Честно говоря, за представителей бывших республик Советского Союза я переживаю как за своих, слежу за их творческим ростом. Например, в прошлом году на конкурсе Монтсеррат Кабалье я слушал певицу из Молдавии Диану Аксентий, меццо-сопрано. Сейчас в Брюсселе она блеснула мастерством и завоевала престижную "Премию столичного региона Брюссель", покорив всех прекрасным исполнением "Песни Варвары" из оперы Родиона Щедрина "Не только любовь".
- Глядя нынче на Большой театр и все, что с ним происходит, вы чувствуете себя сторонним наблюдателем?
- Конечно, нет. А вот то, что театр становится немножко другим, чужим мне, ощущаю.
- Обижаетесь?
- Помилуй Бог. Если что-то и идет не так, как мне представляется целесообразным, то в этом виноват не театр, а те, кто разрушил организационную систему, поддерживавшую его. И даже в этих условиях коллектив выдает по несколько премьер в сезон. Критиковать легко - а попробуйте сделать лучше! Меняются эпохи, а Большой театр остается Большим театром. Есть такие творческие организмы, которые могут болеть, но не могут исчезнуть. Они всегда возрождаются.
- Но болезнь премьерства во все времена поражала театральные коллективы. Кажется, и Большой не избежал этой участи...
- Чтобы вся жизнь Большого театра была насквозь пропитана этим недугом - такого не припомню. Если говорить о склоках и интригах, то в них я не участвовал. Предпочитал соревноваться с соперниками на сцене: я пою, и ты поешь, и пусть критика и публика выбирают "победителя". Вообще, по моему глубочайшему убеждению, чем лучше актер, чем выше его талант и мастерство, тем он меньше напоминает окружающим о своем премьерстве. Я застал в Большом театре атмосферу всеобщей заинтересованности в создании хороших спектаклей, достойных его великой сцены.
А как Борис Александрович Покровский умел зажечь артистов, заразить своим азартом! Всегда все у него работали с упоением. Если назавтра предстояла репетиция с режиссером Покровским, то с вечера я ложился спать с мыслью: "Какой прекрасный день предстоит!" В общении Борис Александрович очень прост.
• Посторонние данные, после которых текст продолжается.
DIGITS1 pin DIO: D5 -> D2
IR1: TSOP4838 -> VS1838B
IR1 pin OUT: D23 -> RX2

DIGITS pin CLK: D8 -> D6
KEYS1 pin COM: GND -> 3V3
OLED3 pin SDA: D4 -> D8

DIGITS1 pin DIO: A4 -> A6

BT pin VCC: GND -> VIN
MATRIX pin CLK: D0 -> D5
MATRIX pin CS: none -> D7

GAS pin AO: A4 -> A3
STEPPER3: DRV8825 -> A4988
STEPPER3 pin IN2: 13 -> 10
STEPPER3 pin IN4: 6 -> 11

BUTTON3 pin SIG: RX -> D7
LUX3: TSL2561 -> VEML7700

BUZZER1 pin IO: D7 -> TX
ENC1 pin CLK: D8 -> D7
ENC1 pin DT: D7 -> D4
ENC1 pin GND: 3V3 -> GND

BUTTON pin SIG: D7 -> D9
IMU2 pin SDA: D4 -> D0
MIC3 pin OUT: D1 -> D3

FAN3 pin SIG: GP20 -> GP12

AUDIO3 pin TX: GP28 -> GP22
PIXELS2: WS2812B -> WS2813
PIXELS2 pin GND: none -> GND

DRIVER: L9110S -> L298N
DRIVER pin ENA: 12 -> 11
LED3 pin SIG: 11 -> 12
И как человек труда не терпит никакого пижонства или премьерства. У нас в Большом даже малейшие проявления этого порока он умел уничтожить на корню. Например, если вдруг кто-то на репетиции появлялся в щегольском костюме или в белых брюках, то для такого не в меру нарядного артиста он обязательно придумывал мизансцены с валянием на полу или стоянием на коленях. А как-то вдруг выяснилось, что "звездной болезнью" захворала Галина Павловна Вишневская: перестала отвечать на приветствия, словно забыла, как кого зовут. Однако тот же Покровский любил с ней работать, потому что свою не слишком богатую певческую и актерскую одаренность она компенсировала исключительным трудолюбием.
- Как вы относитесь к творчеству нынешнего кумира публики Николая Баскова?
- У Николая хорошие вокальные и актерские данные. Я один раз пел с ним в Большом театре в опере Верди "Набукко". Он тщательно подготовил новую для себя роль Исмаэля, уверенно пел и действовал на сцене. Доводилось мне слушать его пение и по радио, видеть на телеэкране - это уже в так называемом "легком жанре". Он человек, несомненно, одаренный, и ему нужно как можно скорее сделать выбор - опера или эстрада, - чтобы сосредоточиться на чем-то одном. Желаю ему успехов - а они приходят лишь тогда, когда предъявляешь к себе самые высокие требования.